Homework 8 Solutions
Ch. 22:
12. (a) True
(b) True
(c) False. The normal curve will not work here, the data are too
skewed. You need a bigger sample size when the data is so skewed.
Ch. 23:
3. Model: There is a box with 50,000 tickets, one for each household
in the town. The ticket shows the commute distance for the head of
household. The data are like 1000 draws from the box. The SD of the
box is unknown, but can be estimated by the SD of the data, as 9.0
miles. The SE for the sum of the draws is estimated as (1000)^0.5 x
9, which is about 285 miles, and the SE for theaverage is estimated as
285/1000, about 0.3 miles.
(a) The average comuute distance of all 50,000 heads of households
in the town is estimated as 8.7 miles; this estimate is likely to be
off by 0.3 miles or so.
(b) 8.7 miles +/- 0.6 miles
8. (a) True: the interval is "average +/- SE".
(b) True: section 21.3
(c) The data don't follow the normal curve, but the 68% might be
right; you need the data to tell. (To see that the data don't follow
the curve: enrollments can't be negative, but the SD was a lot bigger
than the average, so there must have been a long right hand tail.)
(d) False: 325 is not the SD. (The data aren't normal, which is
another problem.)
(e) False.
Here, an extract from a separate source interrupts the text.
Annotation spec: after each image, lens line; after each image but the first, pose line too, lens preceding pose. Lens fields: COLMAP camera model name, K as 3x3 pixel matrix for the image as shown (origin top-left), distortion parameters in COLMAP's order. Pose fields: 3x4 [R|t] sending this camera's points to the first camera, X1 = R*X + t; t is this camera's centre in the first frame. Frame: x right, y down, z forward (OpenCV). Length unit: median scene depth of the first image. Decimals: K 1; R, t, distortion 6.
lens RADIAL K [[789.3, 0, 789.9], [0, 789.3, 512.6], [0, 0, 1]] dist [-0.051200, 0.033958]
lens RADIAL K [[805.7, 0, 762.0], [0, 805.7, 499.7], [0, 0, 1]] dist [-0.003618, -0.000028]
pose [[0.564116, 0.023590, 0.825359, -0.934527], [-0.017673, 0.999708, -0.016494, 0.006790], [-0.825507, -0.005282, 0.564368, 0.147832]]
The normal curve is being used on the probability
histogram for the sample average, not the data (pp. 411 and 418-19).
The expected value is computed from the box; the observed value, from
the sample.
Ch. 26:
1. (a) True (p. 481).
(b) False. The null says it's chance, the alternative says it's
real (pp. 478-79).
2. The data are like 3800 draws made at random with replacement from
a box with "0"'s and "1"'s (how many of each is the subject of the
hypothesis), where "1" is red.
(a) Null: The fraction of "1"'s in the box is 18/38.
Alternative: The fraction of "1"'s in the box is more than
18/38.
(b) the expected number of reds (computed using the null) is 1800.
The SD of the box (also computed using the null) is nearly 0.5, so the
SE for the number of reds is (3800)^0.5 x 0.5 (about 31). So
z = (obs-exp)/SE = (1890-1800)/31 (which is about 2.9), and p is about
2/1000.
(c) Since p is so small, we have evidence to reject the null
hypothesis. It seems as though the wheel is not balanced correctly,
causing there to be too many reds.
Comments: This problem is about the number of reds. In the formula
for the z-statistic, "obs", "exp", and "SE" all refer to the number of
reds. The expected, as always, is computed from the null. In this
problem, the null gives the composition of the box, so the SD is
computed from the null; it is not estimated from the data (p. 487).